Regardless, patent experts who have read Rambus' patents say that at face value they look solid.
Richard Belgard, an independent consultant in Silicon Valley noted for his chip-architecture expertise, says he spent about three hours trying to dig up prior art but came up empty. "I couldn't find any semblance of possibilities of ideas that people had come out with," he says.
If Rambus wins, it won't be the first time the courts force the memory industry to pay royalties. In the late '80s, Texas Instruments sued memory makers Micron Technologies, Fujitsu, Hitachi, Toshiba, Sharp, Oki and Samsung and won settlements that netted TI more than $1 billion over the six years that followed.
For their part, Rambus executives say they would not have filed suit if they weren't certain their patents would hold up in court.
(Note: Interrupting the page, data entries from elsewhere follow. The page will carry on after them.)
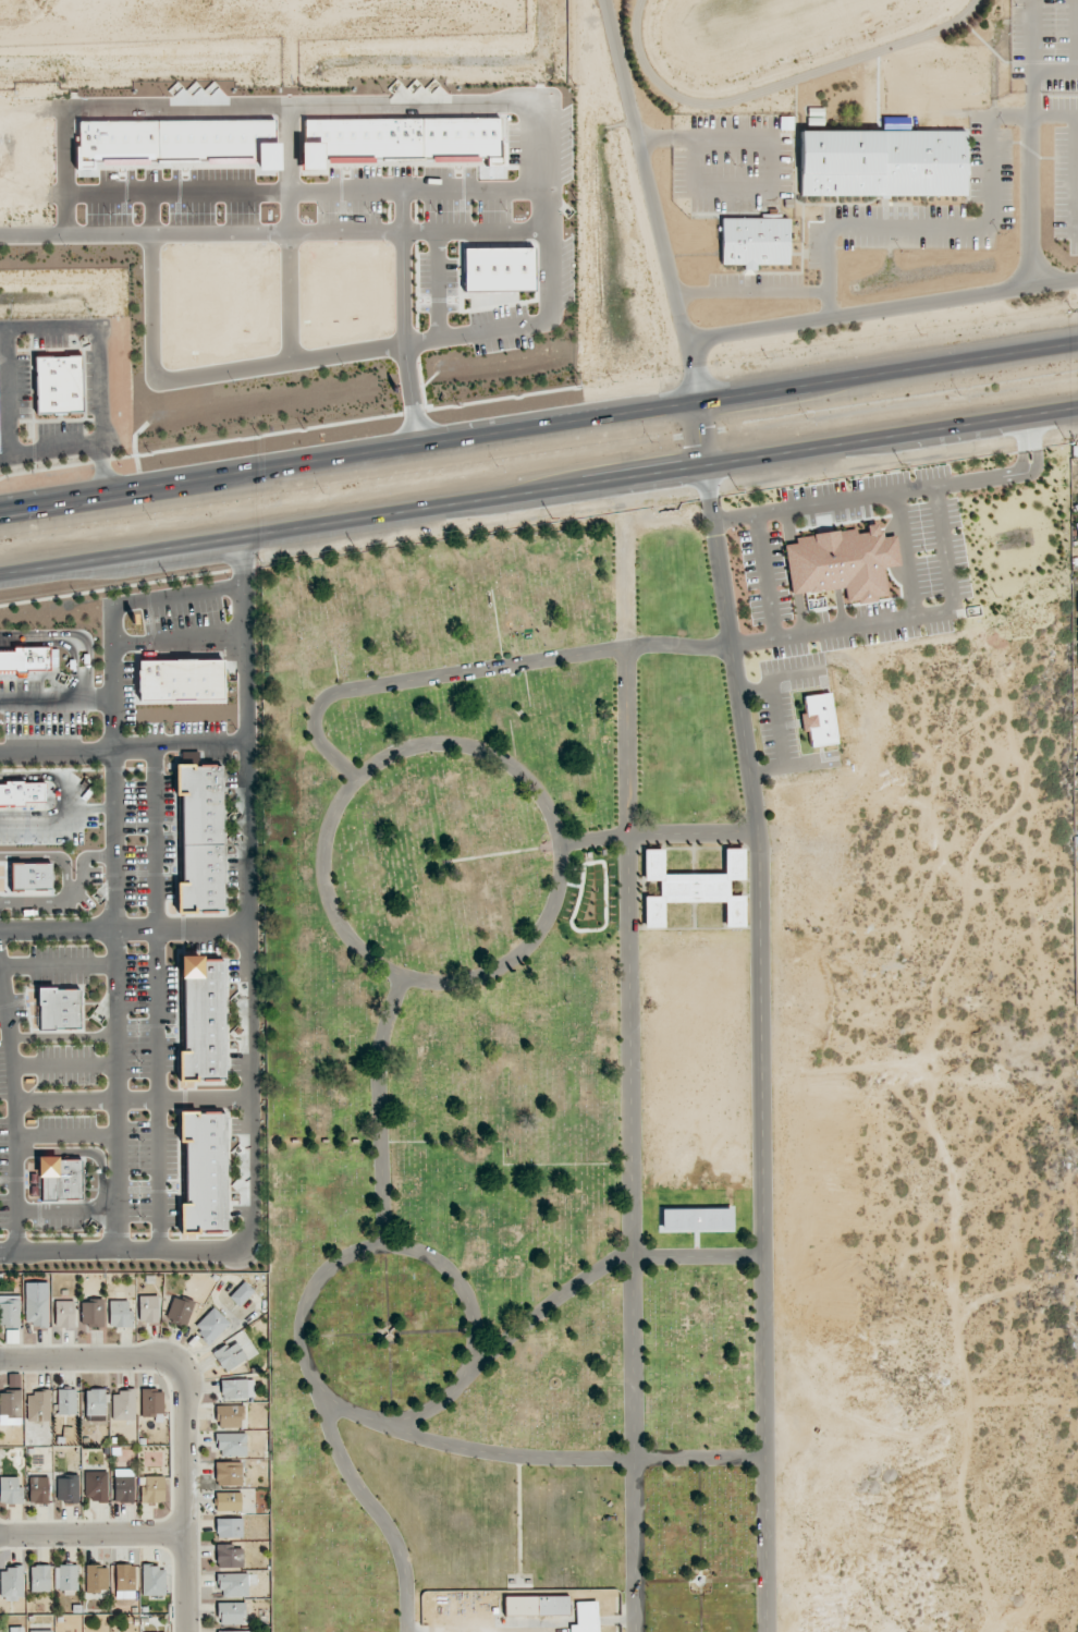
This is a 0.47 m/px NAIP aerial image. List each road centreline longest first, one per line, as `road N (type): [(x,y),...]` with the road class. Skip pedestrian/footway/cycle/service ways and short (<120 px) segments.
road 1 (trunk): [(1077,344),(0,511)]
road 2 (trunk): [(0,575),(1077,409)]
road 3 (residential): [(183,1631),(181,1389),(171,1364)]
road 4 (residential): [(182,1537),(0,1536)]
road 5 (residential): [(171,1364),(0,1359)]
"At the end of the day, Rambus is in the IP business, and we have to protect our IP," says Avo Kanadjian, vice president of worldwide marketing for Rambus. The company would prefer to settle out of court with Hitachi and the other memory-chip makers, he says.
Peter Clark, CEO of Hitachi Semiconductor America, declined to comment on the suit, saying the company will argue in the courts and not in the press.
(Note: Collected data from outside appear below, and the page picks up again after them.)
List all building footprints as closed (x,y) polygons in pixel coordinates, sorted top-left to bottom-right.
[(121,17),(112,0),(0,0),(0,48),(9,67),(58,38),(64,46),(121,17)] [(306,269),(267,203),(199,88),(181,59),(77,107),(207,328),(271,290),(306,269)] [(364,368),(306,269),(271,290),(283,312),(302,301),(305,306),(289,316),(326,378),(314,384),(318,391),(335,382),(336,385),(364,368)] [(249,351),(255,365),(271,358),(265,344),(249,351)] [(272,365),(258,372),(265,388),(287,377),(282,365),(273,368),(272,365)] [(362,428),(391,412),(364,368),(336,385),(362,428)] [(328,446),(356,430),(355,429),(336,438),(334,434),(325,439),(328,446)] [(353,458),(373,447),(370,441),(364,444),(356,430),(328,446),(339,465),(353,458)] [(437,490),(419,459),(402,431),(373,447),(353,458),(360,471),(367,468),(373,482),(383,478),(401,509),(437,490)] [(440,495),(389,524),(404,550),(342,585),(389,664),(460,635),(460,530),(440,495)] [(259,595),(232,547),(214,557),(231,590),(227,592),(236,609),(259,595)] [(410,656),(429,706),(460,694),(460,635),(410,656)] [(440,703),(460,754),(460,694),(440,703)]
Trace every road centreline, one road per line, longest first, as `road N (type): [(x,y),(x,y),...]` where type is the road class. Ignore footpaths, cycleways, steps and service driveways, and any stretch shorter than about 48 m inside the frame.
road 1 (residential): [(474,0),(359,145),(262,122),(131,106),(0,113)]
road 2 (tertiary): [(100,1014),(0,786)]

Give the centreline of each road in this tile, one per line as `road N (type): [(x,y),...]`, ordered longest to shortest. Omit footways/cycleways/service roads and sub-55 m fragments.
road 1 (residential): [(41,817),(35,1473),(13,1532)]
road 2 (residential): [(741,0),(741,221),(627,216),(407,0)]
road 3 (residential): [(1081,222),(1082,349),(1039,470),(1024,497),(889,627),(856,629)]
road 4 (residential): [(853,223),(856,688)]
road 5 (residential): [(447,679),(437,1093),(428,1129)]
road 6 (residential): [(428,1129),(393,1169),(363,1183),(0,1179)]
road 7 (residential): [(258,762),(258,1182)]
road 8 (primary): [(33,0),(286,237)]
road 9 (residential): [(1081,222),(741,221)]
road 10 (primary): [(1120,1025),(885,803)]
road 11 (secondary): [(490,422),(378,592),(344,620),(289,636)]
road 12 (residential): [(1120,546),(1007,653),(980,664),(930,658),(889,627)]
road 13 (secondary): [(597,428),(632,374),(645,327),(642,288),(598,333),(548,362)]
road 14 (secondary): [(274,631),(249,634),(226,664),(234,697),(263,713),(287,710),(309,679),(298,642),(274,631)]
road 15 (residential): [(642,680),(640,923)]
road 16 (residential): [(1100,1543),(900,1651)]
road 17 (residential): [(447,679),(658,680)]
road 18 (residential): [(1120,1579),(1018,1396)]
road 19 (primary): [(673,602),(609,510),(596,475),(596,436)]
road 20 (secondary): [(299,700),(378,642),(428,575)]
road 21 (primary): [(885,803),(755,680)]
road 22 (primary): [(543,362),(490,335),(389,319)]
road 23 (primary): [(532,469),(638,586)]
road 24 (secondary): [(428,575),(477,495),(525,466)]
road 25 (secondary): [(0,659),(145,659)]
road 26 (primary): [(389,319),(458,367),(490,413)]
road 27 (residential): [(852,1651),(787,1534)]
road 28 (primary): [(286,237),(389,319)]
"Hitachi and Hitachi Semiconductor America are very confident in our position," he says.
Alexander Rogers, a partner at Gray Cary Ware & Freidenrich, lead counsel for Rambus, declined to comment.
In the suit, Rambus argues that Hitachi violates four of its patents by importing into the U.S. and making, using, selling or offering for sale chips and microprocessor products based on technology features first described in those patents. The suit does not specify the particular features of the products that violate Rambus' patents, nor does it specify what parts of the patent are at issue. Hitachi has yet to file a response.
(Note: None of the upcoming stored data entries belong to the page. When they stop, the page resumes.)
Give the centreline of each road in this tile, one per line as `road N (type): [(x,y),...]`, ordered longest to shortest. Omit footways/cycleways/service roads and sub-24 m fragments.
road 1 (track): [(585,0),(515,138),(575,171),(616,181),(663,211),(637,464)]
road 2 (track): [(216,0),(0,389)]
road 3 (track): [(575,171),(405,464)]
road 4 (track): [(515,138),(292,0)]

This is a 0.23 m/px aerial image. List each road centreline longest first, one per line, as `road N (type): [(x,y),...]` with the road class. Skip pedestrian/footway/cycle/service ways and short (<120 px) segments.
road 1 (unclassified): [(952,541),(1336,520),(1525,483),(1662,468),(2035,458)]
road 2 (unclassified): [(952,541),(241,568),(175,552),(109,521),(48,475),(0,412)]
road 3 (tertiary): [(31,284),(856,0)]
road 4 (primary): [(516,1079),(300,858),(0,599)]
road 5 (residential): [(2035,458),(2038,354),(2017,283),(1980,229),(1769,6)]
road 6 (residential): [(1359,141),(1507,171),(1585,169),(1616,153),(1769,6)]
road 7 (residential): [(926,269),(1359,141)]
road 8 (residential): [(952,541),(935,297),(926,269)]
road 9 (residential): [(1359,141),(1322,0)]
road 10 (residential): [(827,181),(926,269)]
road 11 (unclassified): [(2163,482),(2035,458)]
Semiconductor patent suits are notoriously difficult to try. Memory chip design is extremely complex, involving millions of transistors packed on a piece of silicon the size of a fingernail and as thick as a piece of paper. The judge or jury -- who will likely have little engineering knowledge -- will be the ones to second-guess the engineers who designed such chips. Two things must be decided: whether the product infringes and whether the patents are valid.
"In the case of infringement, the burden is on the patent owners," says William Anthony Jr., a patent litigator at Orrick, Herrington & Sutcliffe. And that is pretty cut-and-dried, "matching the design in the patent to the design of the product at issue."
But proving a patent invalid is a different story altogether. "That's an uphill battle for the defendant," Anthony says. "The jury doesn't like to substitute their judgment for the patent examiner."
As with most cases, in front of a confused jury the most persuasive lawyer will win, says Gregory Brummett, a partner specializing in patent-related litigation at Pillsbury Madison & Sutro in Washington, D.C. But the odds are on the side of the plaintiffs in such patent cases. "They win more than they lose," he says. "[The plaintiffs] have a lot of leverage."